Prompt token trimmer
Every token in a prompt is paid for on every single call — so a bloated system prompt quietly taxes your whole application. This tool shortens a prompt toward a target token budget using deterministic rules that strip the parts models don’t need: politeness filler, verbose preambles, and redundant phrasing. A live token estimate shows how far each edit moves you toward the budget.
What makes prompts verbose
Prompts accumulate length in several predictable ways. Understanding the patterns makes it easier to decide how aggressively to trim.
Politeness openers arrive from the habit of addressing an LLM the way you might address a person. “Could you please kindly help me with the following task?” contains four filler tokens — “could you please,” “kindly,” “help me with the following task” — where the imperative “do the following” is shorter and equally effective.

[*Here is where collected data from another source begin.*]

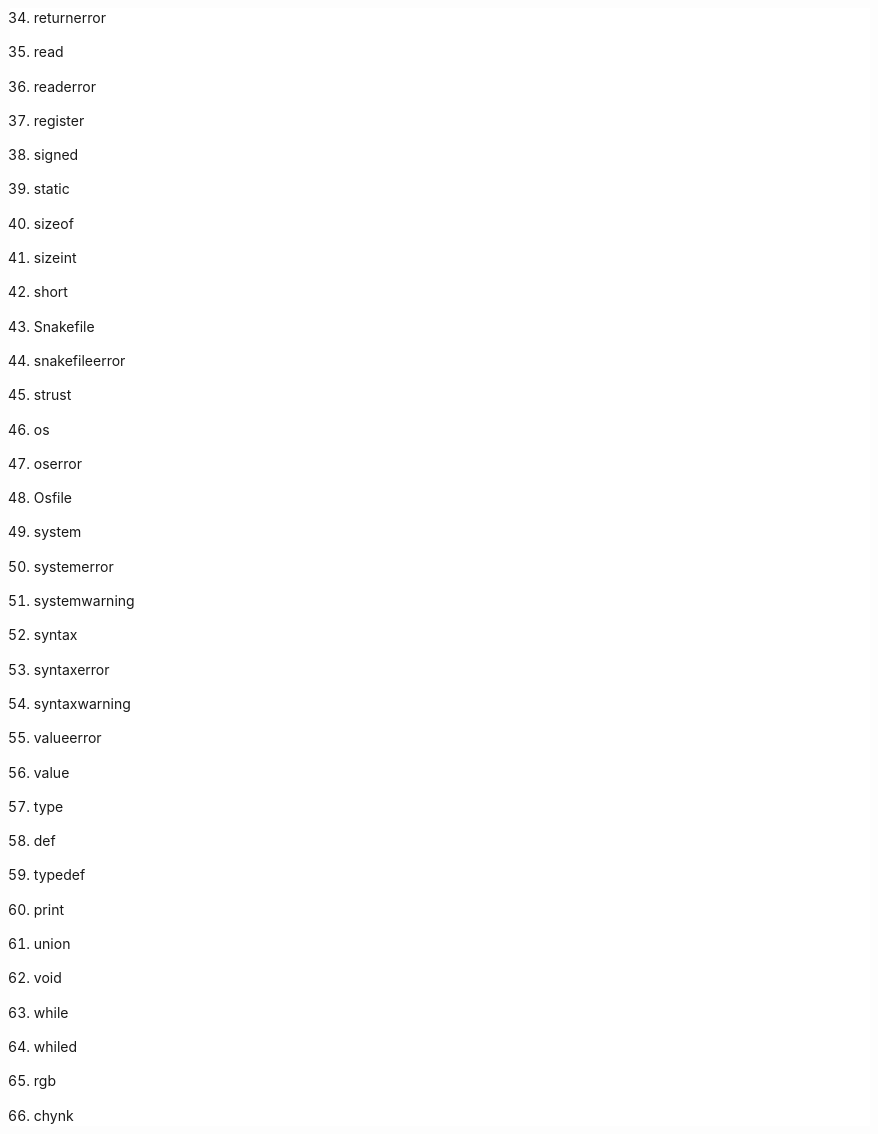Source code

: 34. returnerror

35. read

36. readerror

37. register

38. signed

39. static

40. sizeof

41. sizeint

42. short

43. Snakefile

44. snakefileerror

45. strust

46. os

47. oserror

48. Osfile

49. system

50. systemerror

51. systemwarning

52. syntax

53. syntaxerror

54. syntaxwarning

55. valueerror

56. value

57. type

58. def

59. typedef

60. print

61. union

62. void

63. while

64. whiled

65. rgb

66. chynk
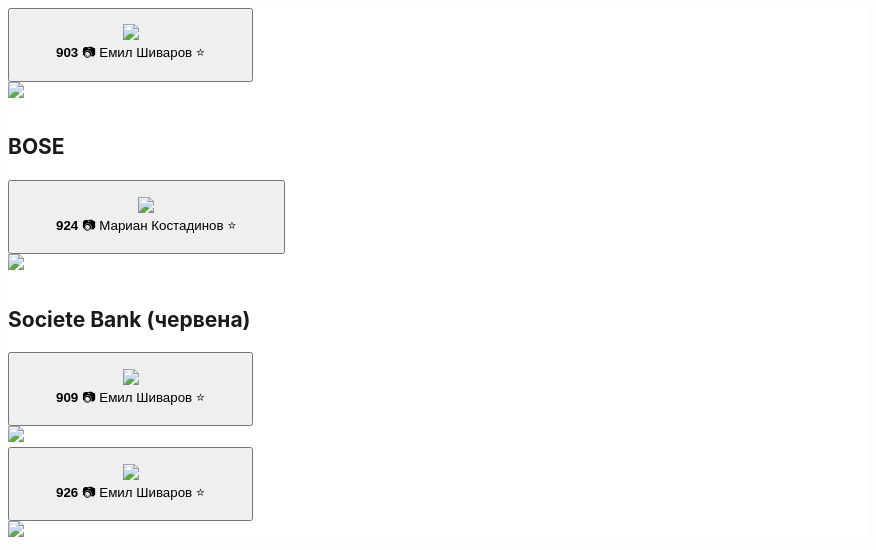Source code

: <div class="dropdown"><button class="imgbtn"><figure><img src="https://drive.google.com/uc?id=1rOoETcvrVWRkgr5YCARw-dtd9CGNxjE-" height="200px"><figcaption><b>903</b> 📷 Емил Шиваров  ⭐</figcaption></figure></button><div class="dropdown-content"><img src="https://drive.google.com/uc?id=1rOoETcvrVWRkgr5YCARw-dtd9CGNxjE-" width="100%"></div></div>
  
##  BOSE
 
<div class="dropdown"><button class="imgbtn"><figure><img src="https://drive.google.com/uc?id=1ppEI4BcsS-F-jw29ssjzYpGTH5L9Ym8s" height="200px"><figcaption><b>924</b> 📷 Мариан Костадинов  ⭐</figcaption></figure></button><div class="dropdown-content"><img src="https://drive.google.com/uc?id=1ppEI4BcsS-F-jw29ssjzYpGTH5L9Ym8s" width="100%"></div></div>


##  Societe Bank (червена)
 
<div class="dropdown"><button class="imgbtn"><figure><img src="https://drive.google.com/uc?id=1Lx9rXeAt7kXfhYQTTjcByHfnpffSdt3c" height="200px"><figcaption><b>909</b> 📷 Емил Шиваров  ⭐</figcaption></figure></button><div class="dropdown-content"><img src="https://drive.google.com/uc?id=1Lx9rXeAt7kXfhYQTTjcByHfnpffSdt3c" width="100%"></div></div>
 
<div class="dropdown"><button class="imgbtn"><figure><img src="https://drive.google.com/uc?id=1CYz5D1HLaRu1yNAFQrzuLV9j6Yi8Hi_k" height="200px"><figcaption><b>926</b> 📷 Емил Шиваров  ⭐</figcaption></figure></button><div class="dropdown-content"><img src="https://drive.google.com/uc?id=1CYz5D1HLaRu1yNAFQrzuLV9j6Yi8Hi_k" width="100%"></div></div>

Verbose preambles expand what could be one sentence into three. “I would like you to analyze the provided text and then give me a comprehensive summary of the key points contained within it” is the wordy form of “Summarize the key points.”
Redundant intensifiers add length without adding precision. “Always make absolutely certain to never ever” can almost always be simplified to “always” or “never.”
Hedging language signals uncertainty about whether an instruction applies. “If applicable, you may optionally include…” usually resolves to either “include…” or removing the instruction entirely.
Repeated context happens when instructions reference the same background multiple times — once at the start and again near the relevant rule. Each repetition adds tokens without adding information.
How it works
The trimmer applies a sequence of safe transformations:
- removes politeness filler (“please”, “kindly”, “thank you”),
- cuts common verbose preambles (“I would like you to”, “your task is to”) down to the imperative,
- collapses redundant intensifiers and duplicate whitespace,
- at higher aggressiveness, replaces wordy phrases with shorter equivalents (“in order to” → “to”, “due to the fact that” → “because”).
Token counts are estimated with the standard ~4-characters-per-token heuristic so you can compare before and after at a glance. Nothing leaves your browser. If a rule cuts something you need, just edit it back in the output before copying.
Tips and notes
Start at the light level and only escalate if you are still over budget — aggressive collapsing can occasionally shave nuance you wanted. Trimming pays off most on system prompts and templates that run on every request, where each saved token multiplies across thousands of calls. Pair this with the LLM cost calculator to turn the token saving into a money figure, and always test the trimmed prompt on real inputs: shorter is only better if the output quality holds.